Excerpts from a dataset:
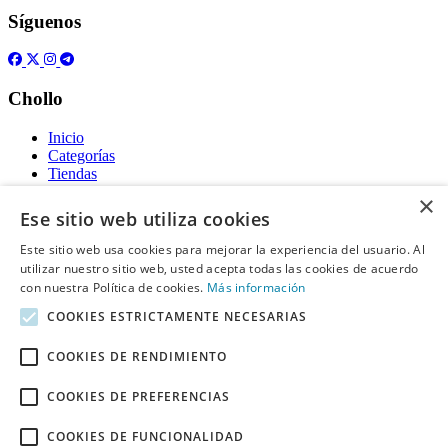
Síguenos
Chollo
Inicio
Categorías
Tiendas
Gratis
×
Ese sitio web utiliza cookies
Acerca de
Este sitio web usa cookies para mejorar la experiencia del usuario. Al
utilizar nuestro sitio web, usted acepta todas las cookies de acuerdo
Sobre nosotros
Contacto
con nuestra Política de cookies.
Más información
Reglas de publicación
COOKIES ESTRICTAMENTE NECESARIAS
Información legal
COOKIES DE RENDIMIENTO
Privacidad
COOKIES DE PREFERENCIAS
Declaración de cookies
Términos y condiciones
Descargo de Responsabilidad
COOKIES DE FUNCIONALIDAD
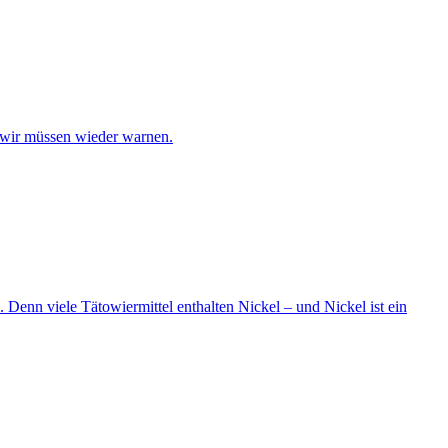
 wir müssen wieder warnen.
 Denn viele Tätowiermittel enthalten Nickel – und Nickel ist ein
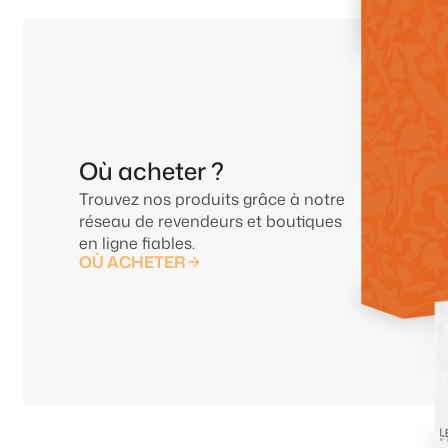
Où acheter ?
Trouvez nos produits grâce à notre
réseau de revendeurs et boutiques
en ligne fiables.
OÙ ACHETER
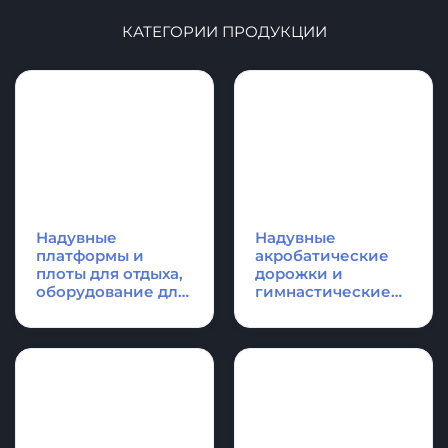
КАТЕГОРИИ ПРОДУКЦИИ
Надувные
Надувные
платформы и
акробатические
плоты для отдыха,
дорожки и
оборудование для
гимнастические
водной техники
маты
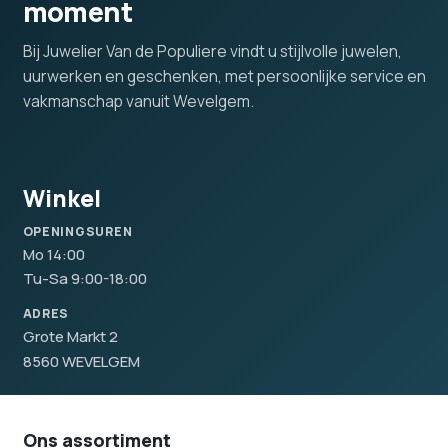
moment
Bij Juwelier Van de Populiere vindt u stijlvolle juwelen,
uurwerken en geschenken, met persoonlijke service en
vakmanschap vanuit Wevelgem.
Winkel
OPENINGSUREN
Mo 14:00
Tu-Sa 9:00-18:00
ADRES
Grote Markt 2
8560 WEVELGEM
Ons assortiment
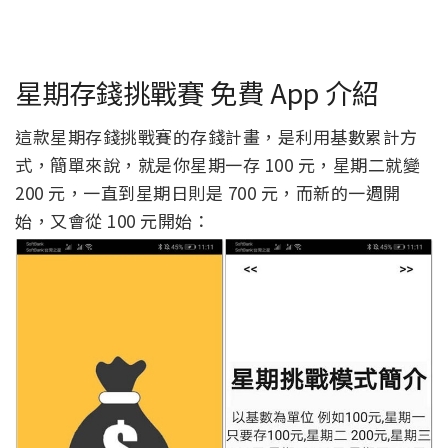
星期存錢挑戰賽 免費 App 介紹
這款星期存錢挑戰賽的存錢計畫，是利用基數累計方
式，簡單來說，就是你星期一存 100 元，星期二就變
200 元，一直到星期日則是 700 元，而新的一週開
始，又會從 100 元開始：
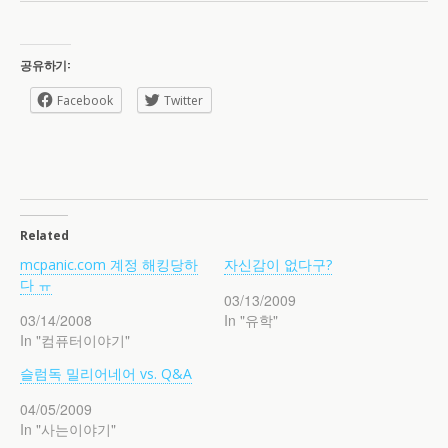
공유하기:
Facebook
Twitter
Related
mcpanic.com 계정 해킹당하
자신감이 없다구?
다 ㅠ
03/13/2009
03/14/2008
In "유학"
In "컴퓨터이야기"
슬럼독 밀리어네어 vs. Q&A
04/05/2009
In "사는이야기"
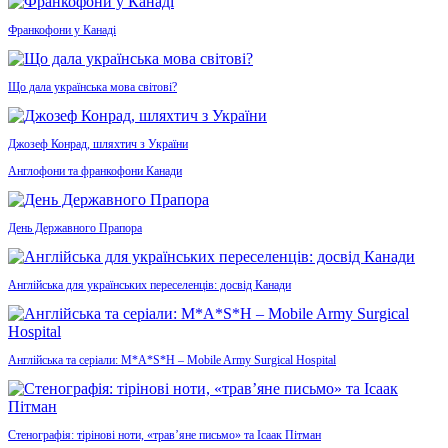
Франкофони у Канаді
Що дала українська мова світові?
Джозеф Конрад, шляхтич з України
Англофони та франкофони Канади
День Державного Прапора
Англійська для українських переселенців: досвід Канади
Англійська та серіали: M*A*S*H – Mobile Army Surgical Hospital
Стенографія: тірінові ноти, «трав’яне письмо» та Ісаак Пітман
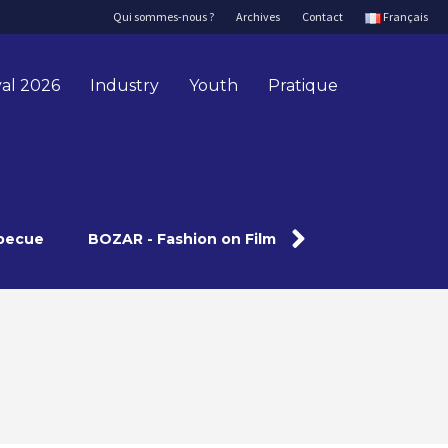
Qui sommes-nous ?
Archives
Contact
Français
val 2026
Industry
Youth
Pratique
arbecue
BOZAR - Fashion on Film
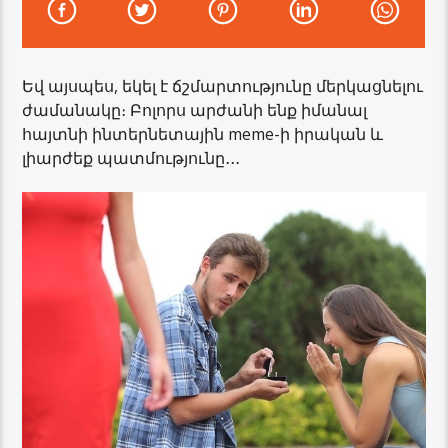
Եվ այսպես, եկել է ճշմարտությունը մերկացնելու
ժամանակը։ Բոլորս արժանի ենք իմանալ
հայտնի ինտերնետային meme-ի իրական և
լիարժեք պատմությունը․․․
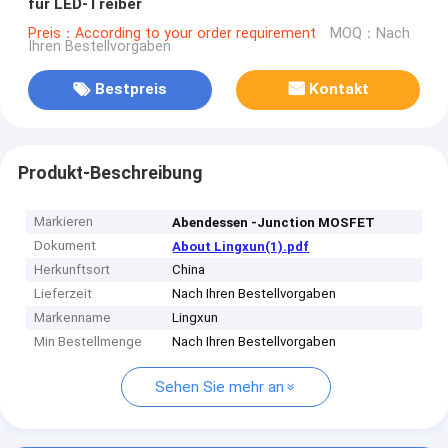
für LED-Treiber
Preis：According to your order requirement
MOQ：Nach
Ihren Bestellvorgaben
Bestpreis
Kontakt
Produkt-Beschreibung
Markieren
Abendessen -Junction MOSFET
Dokument
About Lingxun(1).pdf
Herkunftsort
China
Lieferzeit
Nach Ihren Bestellvorgaben
Markenname
Lingxun
Min Bestellmenge
Nach Ihren Bestellvorgaben
Sehen Sie mehr an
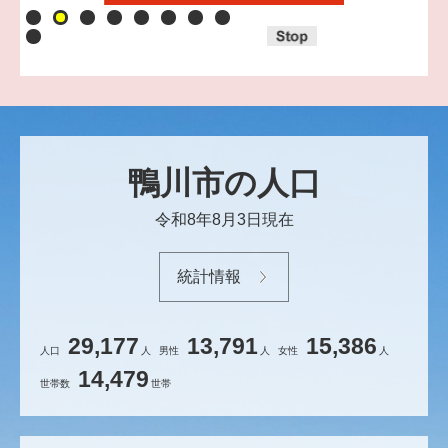
鴨川市の人口
令和8年8月3日現在
統計情報
29,177
13,791
15,386
人口
人
男性
人
女性
人
14,479
世帯数
世帯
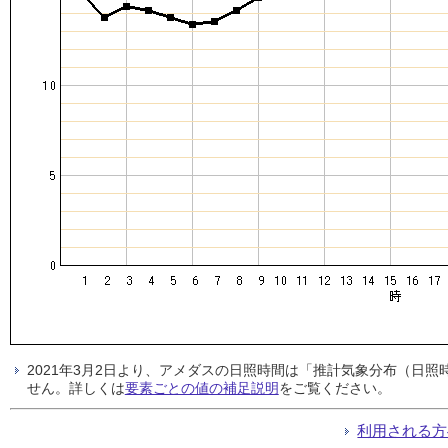
2021年3月2日より、アメダスの日照時間は「推計気象分布（日
せん。詳しくは
要素ごとの値の補足説明
をご覧ください。
利用される方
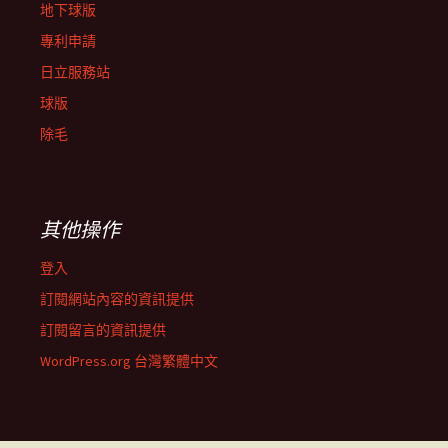
地下球版
專利申請
日立服務站
球版
除毛
其他操作
登入
訂閱網站內容的資訊提供
訂閱留言的資訊提供
WordPress.org 台灣繁體中文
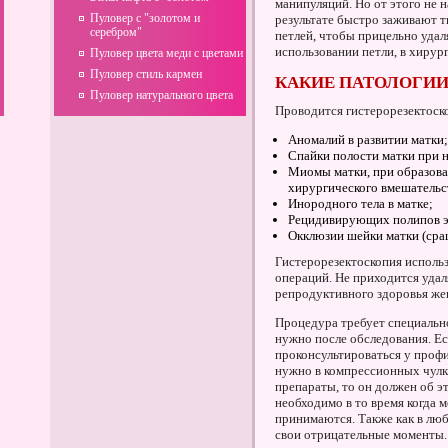
манипуляций. Но от этого не 
Пуловер с "золотом и
результате быстро заживают т
серебром"
петлей, чтобы прицельно удал
использовании петли, в хирур
Пуловер цвета меди с цветами
Пуловер стиль кармен
КАКИЕ ПАТОЛОГИИ
Пуловер натурального цвета
Проводится гистерорезектоско
Аномалий в развитии матки;
Спайки полости матки при 
Миомы матки, при образова
хирургического вмешательст
Инородного тела в матке;
Рецидивирующих полипов э
Окклюзии шейки матки (сра
Гистерорезектоскопия исполь
операций. Не приходится уда
репродуктивного здоровья ж
Процедура требует специальн
нужно после обследования. Е
проконсультироваться у проф
нужно в компрессионных чулк
препараты, то он должен об э
необходимо в то время когда 
принимаются. Также как в люб
свои отрицательные моменты.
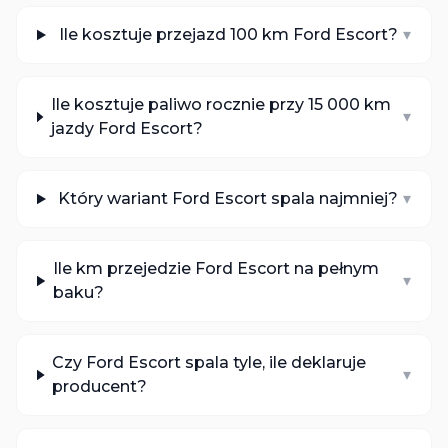
Ile kosztuje przejazd 100 km Ford Escort?
▾
Ile kosztuje paliwo rocznie przy 15 000 km
▾
jazdy Ford Escort?
Który wariant Ford Escort spala najmniej?
▾
Ile km przejedzie Ford Escort na pełnym
▾
baku?
Czy Ford Escort spala tyle, ile deklaruje
▾
producent?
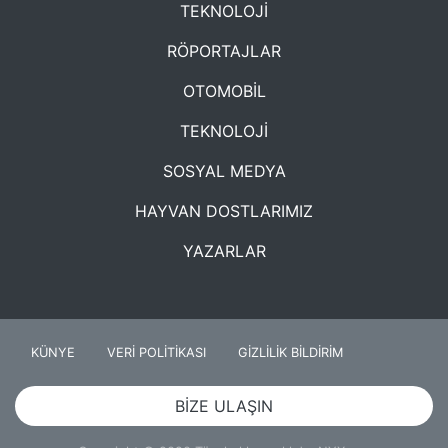
TEKNOLOJİ
RÖPORTAJLAR
OTOMOBİL
TEKNOLOJİ
SOSYAL MEDYA
HAYVAN DOSTLARIMIZ
YAZARLAR
KÜNYE
VERİ POLİTİKASI
GİZLİLİK BİLDİRİM
BİZE ULAŞIN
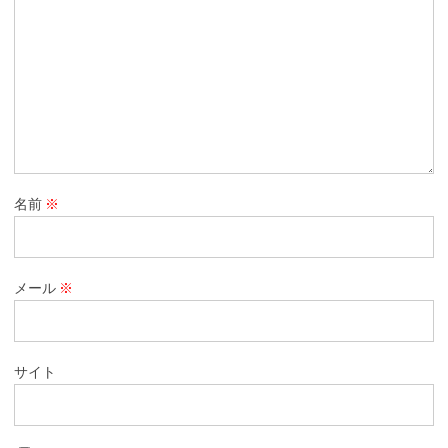
名前
※
メール
※
サイト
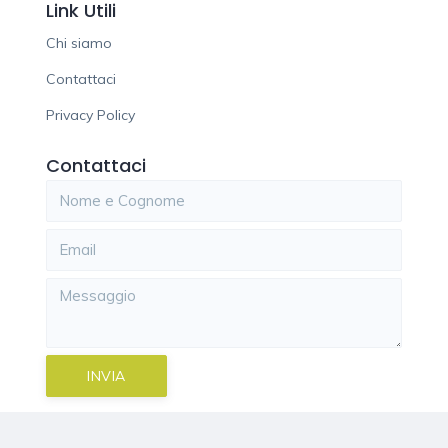
Link Utili
Chi siamo
Contattaci
Privacy Policy
Contattaci
INVIA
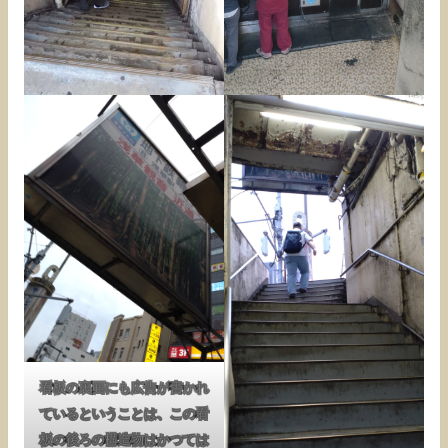
看板の裏面にも広告が書かれ
ているということは、この看
板の後ろの構造物はかつては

* _Task item_:
Edit the lines starting at the one containing "星期存錢挑戰賽 免費 App 介紹" and ending at the one containing "WordPress.org 台灣繁體中文" by putting "English" in place of "Français", and keep everything else the same. Leave the pictures out of your answer.

* _Solution to this task_:
星期存錢挑戰賽 免費 App 介紹
這款星期存錢挑戰賽的存錢計畫，是利用基數累計方
式，簡單來說，就是你星期一存 100 元，星期二就變
200 元，一直到星期日則是 700 元，而新的一週開
始，又會從 100 元開始：
공유하기:
Facebook
Twitter
Related
mcpanic.com 계정 해킹당하
자신감이 없다구?
다 ㅠ
03/13/2009
03/14/2008
In "유학"
In "컴퓨터이야기"
슬럼독 밀리어네어 vs. Q&A
04/05/2009
In "사는이야기"
Франкофони у Канаді
Що дала українська мова світові?
Джозеф Конрад, шляхтич з України
Англофони та франкофони Канади
День Державного Прапора
Англійська для українських переселенців: досвід Канади
Англійська та серіали: M*A*S*H – Mobile Army Surgical Hospital
Стенографія: тірінові ноти, «трав’яне письмо» та Ісаак Пітман
Qui sommes-nous ?
Archives
Contact
English
val 2026
Industry
Youth
Pratique
arbecue
BOZAR - Fashion on Film
Եվ այսպես, եկել է ճշմարտությունը մերկացնելու
ժամանակը։ Բոլորս արժանի ենք իմանալ
հայտնի ինտերնետային meme-ի իրական և
լիարժեք պատմությունը․․․
für LED-Treiber
Preis：According to your order requirement
MOQ：Nach
Ihren Bestellvorgaben
Bestpreis
Kontakt
Produkt-Beschreibung
Markieren
Abendessen -Junction MOSFET
Dokument
About Lingxun(1).pdf
Herkunftsort
China
Lieferzeit
Nach Ihren Bestellvorgaben
Markenname
Lingxun
Min Bestellmenge
Nach Ihren Bestellvorgaben
Sehen Sie mehr an
鴨川市の人口
令和8年8月3日現在
統計情報
29,177
13,791
15,386
人口
人
男性
人
女性
人
14,479
世帯数
世帯
2021年3月2日より、アメダスの日照時間は「推計気象分布（日
せん。詳しくは
要素ごとの値の補足説明
をご覧ください。
利用される方
地下球版
專利申請
日立服務站
球版
除毛
其他操作
登入
訂閱網站內容的資訊提供
訂閱留言的資訊提供
WordPress.org 台灣繁體中文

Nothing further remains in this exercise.